Redbone Coonhound Lifespan
The average life expectancy is around 12–15 years. During this time, most health issues might occur due to their very active lifestyle, either getting hurt when running or encountering aggressive raccoons.
Common Health Issues
The breed has a few hereditary conditions, including:
- Hip Dysplasia. This disease affects your dog’s hips, where the thigh bone doesn’t fit its joint socket. It results in disturbed movement like limping, maintaining a strange posture, and unusual gait. If you notice any symptoms or want to prevent them, we recommend using supplements such as Nutramax Soft Chews with MSM and Omega-3s on Amazon. They can strengthen the joints and maintain normal movement.
- Ear Infections. Redbone dogs are prone to ear infections, mostly due to their big floppy ears. You might notice symptoms like head shaking, scratching, and rubbing, but you may also see your dog tilting its head, holding one ear down, and being reluctant to have the head or ears pet. It’s best to check and clean your dog’s ears at home at least weekly.
Low Maintenance Grooming for a Majestic Look
Do Redbone Coonhounds shed? Yes, they do. The good news is that they don’t shed very much, so they don’t require high-maintenance grooming. Weekly brushing with a rubber curry brush is usually enough and keeps their coats shiny and clean.
A big problem for some people may be their characteristic “houndy” odor, but many owners like it. Bathe your dog regularly once or twice a month to take care of this smell.
Brushing their teeth is also essential for maintaining good health. Use vet-approved toothpaste and brush at least three times a week. That will help your dog have fresh breath, remove plaque, and prevent gum and tooth diseases.
These dogs might wear off their nails with all that running.
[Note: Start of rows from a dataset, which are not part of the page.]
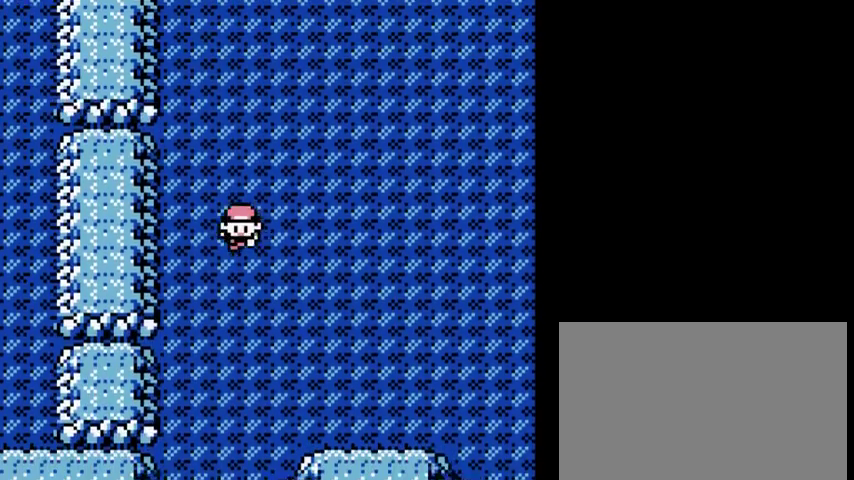
{"buttons": ["DPAD_DOWN"], "events": []}
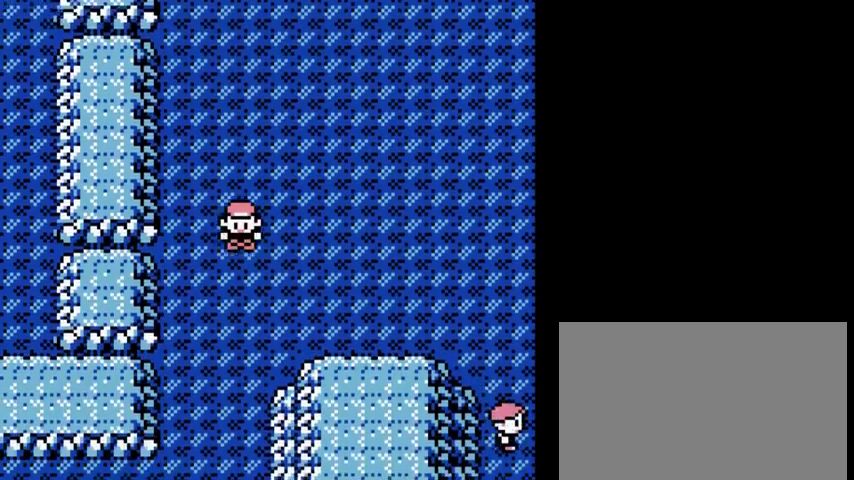
{"buttons": ["DPAD_DOWN"], "events": []}
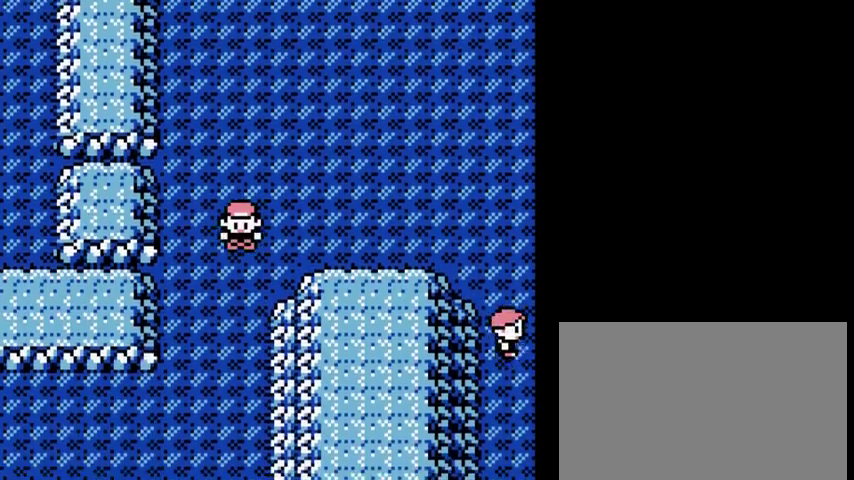
{"buttons": ["DPAD_DOWN"], "events": []}
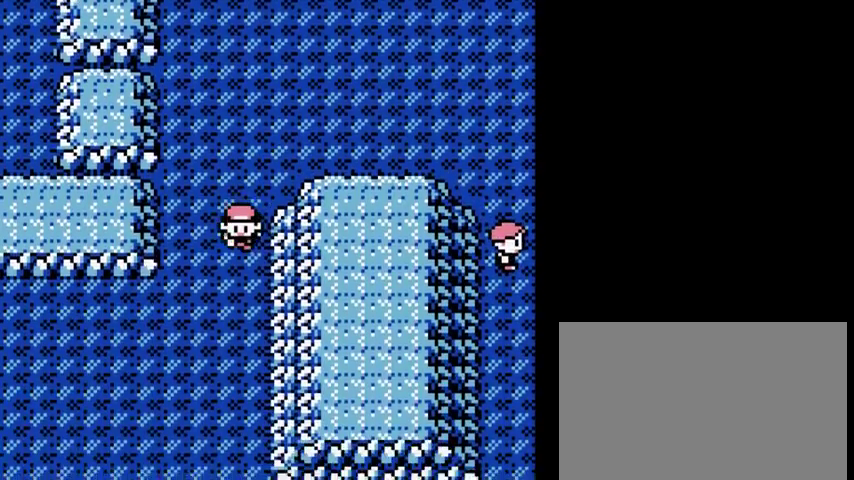
{"buttons": ["DPAD_DOWN"], "events": []}
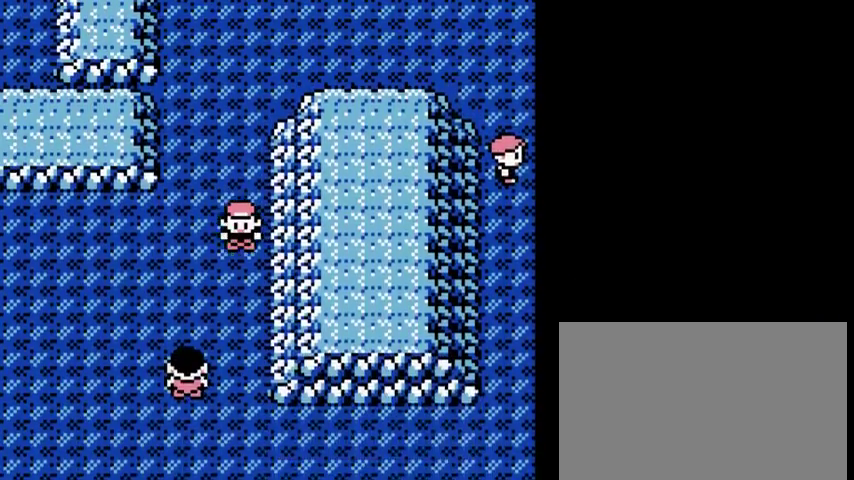
{"buttons": ["DPAD_DOWN"], "events": []}
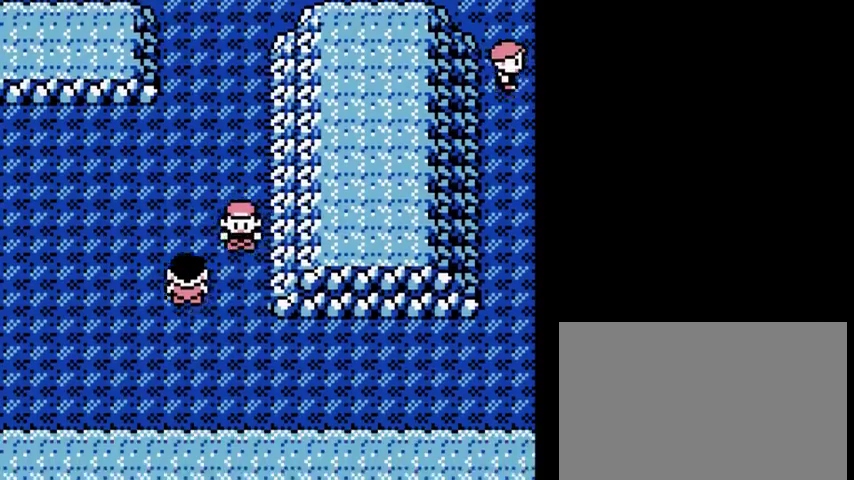
{"buttons": ["DPAD_RIGHT"], "events": [[367, "DPAD_RIGHT", "down"], [400, "DPAD_DOWN", "up"]]}
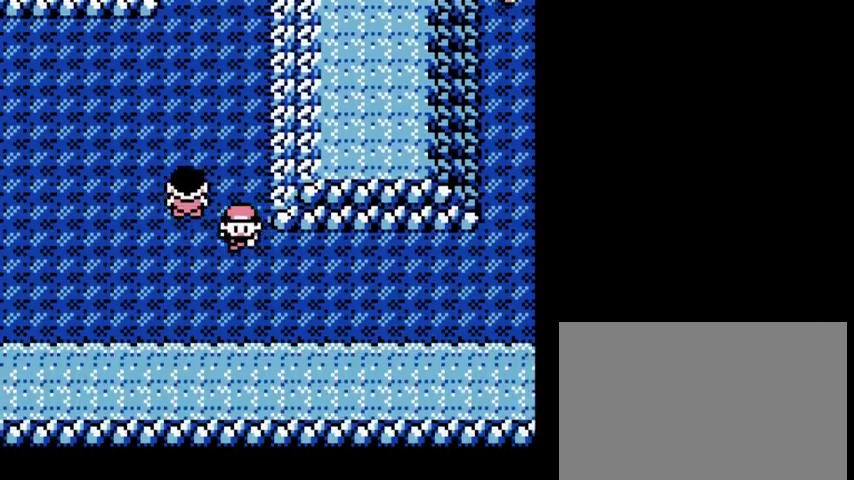
{"buttons": ["DPAD_RIGHT"], "events": []}
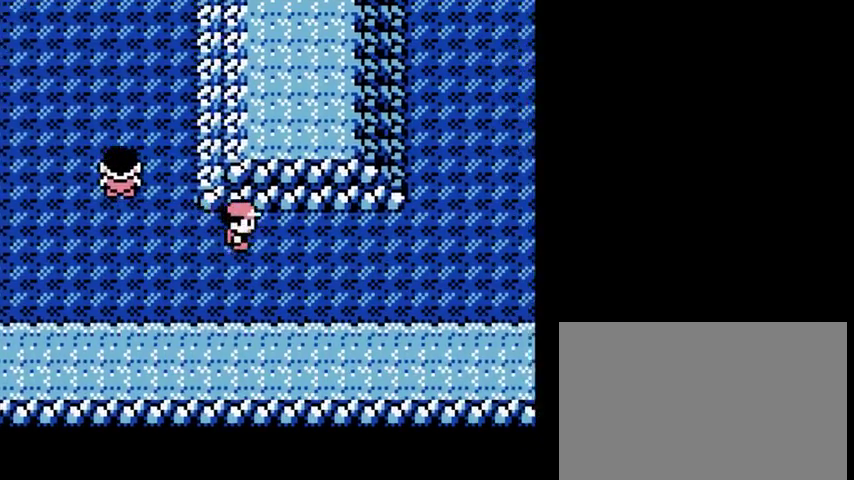
{"buttons": ["DPAD_RIGHT"], "events": []}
Still, you should check them at least once a few weeks and trim them to prevent injury.
Buying a Redbone Coonhound
Do your research before you decide on a dog. Some unethical people have puppy mills meant to only breed and sell puppies for profit. They don’t care for the dogs’ safety and health.
So, ensure to find reputable breeders that take care of their dogs. They’ll tell you all you need to know about the breed, including genetic predispositions. They should also provide necessary vaccination certifications.
Good breeders might recommend you meet the pup by slowly introducing yourself for a few weeks or days before taking it home.
Adopting a dog is always a great option, as well. Giving a warm home to an older dog can save its life. They might have special needs, so if you think you can help, please consider adopting or rescuing instead of buying.
To Sum Up
The Redbone Coonhound is a beautiful dog in a characteristic mahogany red. It was bred mainly for hunting, so you need to keep up with its training and exercise needs. Its melodic bark is engrained in its nature. Some find it pleasing; others think it annoying.
These pups are quite healthy, with only a few inheritable diseases. Maintaining their beautiful coats isn’t very time-consuming, but you’ll need a few hours a week to do it properly.
At last, if you’ve interested in this breed, research it well before you buy or try to adopt a lonely pup and give it a happy home.